(Stored data)

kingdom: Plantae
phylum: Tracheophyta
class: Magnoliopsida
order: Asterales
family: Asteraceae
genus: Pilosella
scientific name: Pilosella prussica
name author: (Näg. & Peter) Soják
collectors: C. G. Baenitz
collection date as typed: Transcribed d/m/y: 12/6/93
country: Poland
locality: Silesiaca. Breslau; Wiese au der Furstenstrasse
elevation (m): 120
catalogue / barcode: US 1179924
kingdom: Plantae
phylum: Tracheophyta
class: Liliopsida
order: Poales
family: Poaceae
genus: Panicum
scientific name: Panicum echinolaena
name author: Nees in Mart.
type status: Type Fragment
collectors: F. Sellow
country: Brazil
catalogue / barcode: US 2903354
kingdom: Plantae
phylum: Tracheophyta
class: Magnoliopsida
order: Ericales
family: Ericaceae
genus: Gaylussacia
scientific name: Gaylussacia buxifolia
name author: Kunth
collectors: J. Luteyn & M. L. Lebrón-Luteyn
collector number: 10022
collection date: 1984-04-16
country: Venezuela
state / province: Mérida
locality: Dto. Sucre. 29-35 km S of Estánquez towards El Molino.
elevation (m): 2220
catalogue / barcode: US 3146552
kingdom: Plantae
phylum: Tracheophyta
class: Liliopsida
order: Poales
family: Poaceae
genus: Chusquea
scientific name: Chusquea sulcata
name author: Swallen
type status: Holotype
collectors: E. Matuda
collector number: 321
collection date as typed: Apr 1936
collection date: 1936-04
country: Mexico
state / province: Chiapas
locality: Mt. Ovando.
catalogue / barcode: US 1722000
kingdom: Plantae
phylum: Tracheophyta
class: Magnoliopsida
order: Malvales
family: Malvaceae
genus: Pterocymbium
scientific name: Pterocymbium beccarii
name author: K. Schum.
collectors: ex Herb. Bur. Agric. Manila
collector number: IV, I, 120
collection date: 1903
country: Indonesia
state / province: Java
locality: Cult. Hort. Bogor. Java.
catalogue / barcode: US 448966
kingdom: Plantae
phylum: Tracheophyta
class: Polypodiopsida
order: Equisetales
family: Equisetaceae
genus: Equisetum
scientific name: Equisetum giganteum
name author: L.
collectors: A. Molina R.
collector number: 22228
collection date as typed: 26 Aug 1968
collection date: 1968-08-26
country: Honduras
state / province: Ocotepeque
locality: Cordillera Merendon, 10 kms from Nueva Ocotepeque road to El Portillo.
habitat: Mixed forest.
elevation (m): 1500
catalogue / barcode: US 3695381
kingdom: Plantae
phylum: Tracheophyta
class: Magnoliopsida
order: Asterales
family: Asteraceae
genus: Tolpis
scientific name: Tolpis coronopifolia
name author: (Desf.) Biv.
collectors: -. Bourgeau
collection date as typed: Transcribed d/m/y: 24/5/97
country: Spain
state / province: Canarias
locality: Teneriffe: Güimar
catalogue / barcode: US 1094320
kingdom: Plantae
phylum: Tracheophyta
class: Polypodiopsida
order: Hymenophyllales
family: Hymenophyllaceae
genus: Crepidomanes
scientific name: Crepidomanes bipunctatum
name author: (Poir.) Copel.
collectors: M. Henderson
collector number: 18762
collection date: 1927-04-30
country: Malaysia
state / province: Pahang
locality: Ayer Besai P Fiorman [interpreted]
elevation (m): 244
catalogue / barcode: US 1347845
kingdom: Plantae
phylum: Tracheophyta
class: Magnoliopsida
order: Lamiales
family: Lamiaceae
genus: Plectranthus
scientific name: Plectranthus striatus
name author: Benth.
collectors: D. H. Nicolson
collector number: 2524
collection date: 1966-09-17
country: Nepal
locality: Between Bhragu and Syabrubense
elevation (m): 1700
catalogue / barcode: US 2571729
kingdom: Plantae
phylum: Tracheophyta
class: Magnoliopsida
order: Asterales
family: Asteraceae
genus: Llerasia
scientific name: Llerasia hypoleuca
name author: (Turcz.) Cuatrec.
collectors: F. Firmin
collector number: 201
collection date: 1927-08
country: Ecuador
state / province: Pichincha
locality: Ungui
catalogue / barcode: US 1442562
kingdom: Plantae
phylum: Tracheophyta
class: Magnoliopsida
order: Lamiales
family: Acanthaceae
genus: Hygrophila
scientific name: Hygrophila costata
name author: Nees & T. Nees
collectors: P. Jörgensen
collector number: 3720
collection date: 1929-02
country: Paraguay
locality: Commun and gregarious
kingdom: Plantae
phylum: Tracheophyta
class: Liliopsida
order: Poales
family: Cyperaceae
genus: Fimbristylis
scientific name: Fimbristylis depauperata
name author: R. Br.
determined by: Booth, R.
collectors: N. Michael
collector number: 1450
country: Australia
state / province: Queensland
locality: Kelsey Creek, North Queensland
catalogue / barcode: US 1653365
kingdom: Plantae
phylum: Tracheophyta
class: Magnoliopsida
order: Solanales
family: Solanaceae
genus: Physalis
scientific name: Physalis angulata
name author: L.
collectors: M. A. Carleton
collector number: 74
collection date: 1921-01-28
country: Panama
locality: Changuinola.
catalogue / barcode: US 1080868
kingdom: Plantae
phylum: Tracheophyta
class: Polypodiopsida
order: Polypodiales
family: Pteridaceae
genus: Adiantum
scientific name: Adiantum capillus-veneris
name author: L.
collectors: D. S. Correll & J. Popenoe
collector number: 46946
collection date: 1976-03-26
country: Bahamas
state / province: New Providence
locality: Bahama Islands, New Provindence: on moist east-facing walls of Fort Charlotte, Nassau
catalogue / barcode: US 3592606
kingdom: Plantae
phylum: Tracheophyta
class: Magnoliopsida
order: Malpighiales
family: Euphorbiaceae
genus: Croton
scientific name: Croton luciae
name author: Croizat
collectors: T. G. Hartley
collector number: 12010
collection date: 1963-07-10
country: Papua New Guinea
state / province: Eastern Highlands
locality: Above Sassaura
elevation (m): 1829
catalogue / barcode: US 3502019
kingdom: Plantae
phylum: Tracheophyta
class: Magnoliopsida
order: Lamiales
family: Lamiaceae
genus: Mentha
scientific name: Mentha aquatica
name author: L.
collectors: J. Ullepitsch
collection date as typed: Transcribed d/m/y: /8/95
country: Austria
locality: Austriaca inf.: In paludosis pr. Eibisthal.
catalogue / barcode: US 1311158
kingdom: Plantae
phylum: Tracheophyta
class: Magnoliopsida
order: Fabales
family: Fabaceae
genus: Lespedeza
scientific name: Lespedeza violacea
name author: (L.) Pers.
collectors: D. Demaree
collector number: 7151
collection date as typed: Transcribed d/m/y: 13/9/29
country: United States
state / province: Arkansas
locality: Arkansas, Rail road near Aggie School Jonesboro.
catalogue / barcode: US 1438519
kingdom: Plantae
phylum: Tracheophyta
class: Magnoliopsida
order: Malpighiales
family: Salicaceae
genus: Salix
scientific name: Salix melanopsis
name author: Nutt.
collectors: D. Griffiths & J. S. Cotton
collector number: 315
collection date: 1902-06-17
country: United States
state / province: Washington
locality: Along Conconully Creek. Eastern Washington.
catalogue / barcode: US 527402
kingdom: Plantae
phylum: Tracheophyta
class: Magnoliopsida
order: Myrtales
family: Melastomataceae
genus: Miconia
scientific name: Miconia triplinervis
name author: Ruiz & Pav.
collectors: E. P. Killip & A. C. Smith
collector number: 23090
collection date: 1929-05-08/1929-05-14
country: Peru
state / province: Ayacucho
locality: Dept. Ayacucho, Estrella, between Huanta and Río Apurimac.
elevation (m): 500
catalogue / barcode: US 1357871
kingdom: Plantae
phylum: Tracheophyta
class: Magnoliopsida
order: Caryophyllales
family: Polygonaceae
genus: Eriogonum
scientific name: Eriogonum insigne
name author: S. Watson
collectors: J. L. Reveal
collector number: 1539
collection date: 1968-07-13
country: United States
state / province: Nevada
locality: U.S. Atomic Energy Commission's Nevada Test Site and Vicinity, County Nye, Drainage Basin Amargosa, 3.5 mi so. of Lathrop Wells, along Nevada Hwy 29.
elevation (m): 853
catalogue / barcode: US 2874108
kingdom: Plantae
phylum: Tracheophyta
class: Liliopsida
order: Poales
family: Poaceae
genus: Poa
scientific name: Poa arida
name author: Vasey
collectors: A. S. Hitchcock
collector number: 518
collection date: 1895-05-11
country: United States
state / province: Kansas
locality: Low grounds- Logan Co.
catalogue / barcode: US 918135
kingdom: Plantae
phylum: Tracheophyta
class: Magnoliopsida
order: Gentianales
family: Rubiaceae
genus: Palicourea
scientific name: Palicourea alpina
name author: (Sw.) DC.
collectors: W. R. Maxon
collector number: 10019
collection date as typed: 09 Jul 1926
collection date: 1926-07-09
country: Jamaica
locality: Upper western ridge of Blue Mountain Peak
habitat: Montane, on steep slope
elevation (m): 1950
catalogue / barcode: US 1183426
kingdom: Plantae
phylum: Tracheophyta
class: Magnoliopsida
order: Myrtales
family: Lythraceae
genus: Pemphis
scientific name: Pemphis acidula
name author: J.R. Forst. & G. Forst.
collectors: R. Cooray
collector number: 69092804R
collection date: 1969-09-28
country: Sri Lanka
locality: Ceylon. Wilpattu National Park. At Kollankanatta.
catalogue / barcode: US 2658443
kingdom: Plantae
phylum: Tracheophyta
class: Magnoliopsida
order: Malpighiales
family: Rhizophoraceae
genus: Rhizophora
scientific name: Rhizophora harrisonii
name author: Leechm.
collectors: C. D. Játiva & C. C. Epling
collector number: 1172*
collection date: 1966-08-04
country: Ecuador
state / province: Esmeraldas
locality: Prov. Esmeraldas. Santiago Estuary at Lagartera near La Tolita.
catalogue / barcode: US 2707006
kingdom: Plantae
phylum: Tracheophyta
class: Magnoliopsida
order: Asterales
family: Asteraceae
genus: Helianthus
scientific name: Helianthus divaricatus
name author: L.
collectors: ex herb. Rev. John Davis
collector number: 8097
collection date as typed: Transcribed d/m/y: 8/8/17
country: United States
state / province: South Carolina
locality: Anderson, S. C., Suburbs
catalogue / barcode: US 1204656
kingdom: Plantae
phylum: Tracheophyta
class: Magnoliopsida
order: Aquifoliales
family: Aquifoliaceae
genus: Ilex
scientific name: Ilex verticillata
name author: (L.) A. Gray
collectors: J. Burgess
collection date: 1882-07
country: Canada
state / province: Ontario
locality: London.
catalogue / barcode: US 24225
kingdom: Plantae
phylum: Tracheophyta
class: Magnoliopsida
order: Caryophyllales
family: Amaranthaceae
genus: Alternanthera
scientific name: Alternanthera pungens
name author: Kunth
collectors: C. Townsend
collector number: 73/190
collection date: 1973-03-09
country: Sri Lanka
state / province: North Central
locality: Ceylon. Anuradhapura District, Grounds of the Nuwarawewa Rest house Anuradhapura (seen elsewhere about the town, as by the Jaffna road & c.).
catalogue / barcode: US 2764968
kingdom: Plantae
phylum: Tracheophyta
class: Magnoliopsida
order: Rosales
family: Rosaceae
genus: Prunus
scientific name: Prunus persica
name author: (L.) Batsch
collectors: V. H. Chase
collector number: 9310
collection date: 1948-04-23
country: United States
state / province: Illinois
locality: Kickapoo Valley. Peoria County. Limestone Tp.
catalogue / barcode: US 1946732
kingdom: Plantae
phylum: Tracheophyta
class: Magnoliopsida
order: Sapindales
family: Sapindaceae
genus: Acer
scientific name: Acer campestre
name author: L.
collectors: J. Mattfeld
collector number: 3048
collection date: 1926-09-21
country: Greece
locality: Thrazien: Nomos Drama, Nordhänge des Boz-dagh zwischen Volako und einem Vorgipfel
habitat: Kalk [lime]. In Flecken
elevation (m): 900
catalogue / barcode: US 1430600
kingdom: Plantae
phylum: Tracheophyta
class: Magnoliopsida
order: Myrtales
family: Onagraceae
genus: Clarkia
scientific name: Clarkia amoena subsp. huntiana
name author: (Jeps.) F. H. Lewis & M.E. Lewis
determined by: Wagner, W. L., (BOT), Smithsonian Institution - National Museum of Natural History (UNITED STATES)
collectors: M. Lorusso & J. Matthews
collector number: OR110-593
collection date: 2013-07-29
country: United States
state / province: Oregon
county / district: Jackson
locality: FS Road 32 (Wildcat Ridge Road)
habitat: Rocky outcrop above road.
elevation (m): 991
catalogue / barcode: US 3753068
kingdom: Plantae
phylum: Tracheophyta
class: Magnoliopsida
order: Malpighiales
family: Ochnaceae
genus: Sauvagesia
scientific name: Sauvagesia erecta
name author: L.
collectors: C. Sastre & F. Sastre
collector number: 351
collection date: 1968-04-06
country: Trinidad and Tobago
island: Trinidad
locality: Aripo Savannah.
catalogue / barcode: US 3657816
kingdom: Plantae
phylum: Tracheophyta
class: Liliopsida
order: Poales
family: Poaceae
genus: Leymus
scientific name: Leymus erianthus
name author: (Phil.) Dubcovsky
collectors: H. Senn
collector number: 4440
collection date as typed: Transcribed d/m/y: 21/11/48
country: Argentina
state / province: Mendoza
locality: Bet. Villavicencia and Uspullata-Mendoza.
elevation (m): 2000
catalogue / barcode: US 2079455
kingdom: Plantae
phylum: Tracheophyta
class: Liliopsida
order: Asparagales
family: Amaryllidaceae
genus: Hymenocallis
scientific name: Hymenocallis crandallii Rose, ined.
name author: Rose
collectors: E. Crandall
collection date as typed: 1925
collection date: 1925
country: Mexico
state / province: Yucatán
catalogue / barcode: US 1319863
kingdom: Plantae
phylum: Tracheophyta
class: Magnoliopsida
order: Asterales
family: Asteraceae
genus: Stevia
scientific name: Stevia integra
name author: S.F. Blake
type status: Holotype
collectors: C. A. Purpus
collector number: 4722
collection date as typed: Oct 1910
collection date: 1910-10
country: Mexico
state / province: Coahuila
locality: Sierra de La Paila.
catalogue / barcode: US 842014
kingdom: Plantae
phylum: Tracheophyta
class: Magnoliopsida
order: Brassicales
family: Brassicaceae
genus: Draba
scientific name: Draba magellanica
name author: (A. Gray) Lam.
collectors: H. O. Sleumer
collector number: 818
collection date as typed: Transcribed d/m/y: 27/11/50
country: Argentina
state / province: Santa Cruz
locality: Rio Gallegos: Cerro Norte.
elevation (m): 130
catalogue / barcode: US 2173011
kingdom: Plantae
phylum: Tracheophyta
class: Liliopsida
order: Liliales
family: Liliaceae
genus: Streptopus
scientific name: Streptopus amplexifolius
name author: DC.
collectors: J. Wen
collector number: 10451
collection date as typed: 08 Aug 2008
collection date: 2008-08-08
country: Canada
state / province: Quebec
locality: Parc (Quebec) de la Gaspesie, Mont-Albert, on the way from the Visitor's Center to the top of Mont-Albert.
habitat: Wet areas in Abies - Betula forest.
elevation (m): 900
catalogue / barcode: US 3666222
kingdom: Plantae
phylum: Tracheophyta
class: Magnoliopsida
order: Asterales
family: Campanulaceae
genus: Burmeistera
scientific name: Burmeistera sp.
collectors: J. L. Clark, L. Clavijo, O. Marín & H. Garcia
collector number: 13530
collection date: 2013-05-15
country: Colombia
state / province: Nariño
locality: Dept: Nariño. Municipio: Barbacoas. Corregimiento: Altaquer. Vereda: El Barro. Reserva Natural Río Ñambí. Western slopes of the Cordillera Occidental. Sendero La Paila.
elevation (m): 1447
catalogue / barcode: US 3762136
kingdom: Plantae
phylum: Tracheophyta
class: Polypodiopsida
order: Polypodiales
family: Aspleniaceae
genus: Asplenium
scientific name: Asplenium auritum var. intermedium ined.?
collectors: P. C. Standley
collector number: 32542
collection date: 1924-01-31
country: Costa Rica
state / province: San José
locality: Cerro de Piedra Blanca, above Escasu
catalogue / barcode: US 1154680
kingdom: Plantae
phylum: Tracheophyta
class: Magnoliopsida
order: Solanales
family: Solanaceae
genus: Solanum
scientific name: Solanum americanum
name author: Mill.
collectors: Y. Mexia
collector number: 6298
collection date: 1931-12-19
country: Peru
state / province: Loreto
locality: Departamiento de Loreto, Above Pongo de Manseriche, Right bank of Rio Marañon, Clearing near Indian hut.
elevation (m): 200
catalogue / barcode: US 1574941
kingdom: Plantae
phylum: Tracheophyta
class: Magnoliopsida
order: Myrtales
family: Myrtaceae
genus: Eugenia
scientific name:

**Instructions to follow:**
Copy verbatim the rows from the line containing "scientific name: Solanum americanum" through the final line of the rows, both included.

**Task response:**
scientific name: Solanum americanum
name author: Mill.
collectors: Y. Mexia
collector number: 6298
collection date: 1931-12-19
country: Peru
state / province: Loreto
locality: Departamiento de Loreto, Above Pongo de Manseriche, Right bank of Rio Marañon, Clearing near Indian hut.
elevation (m): 200
catalogue / barcode: US 1574941
kingdom: Plantae
phylum: Tracheophyta
class: Magnoliopsida
order: Myrtales
family: Myrtaceae
genus: Eugenia
scientific name:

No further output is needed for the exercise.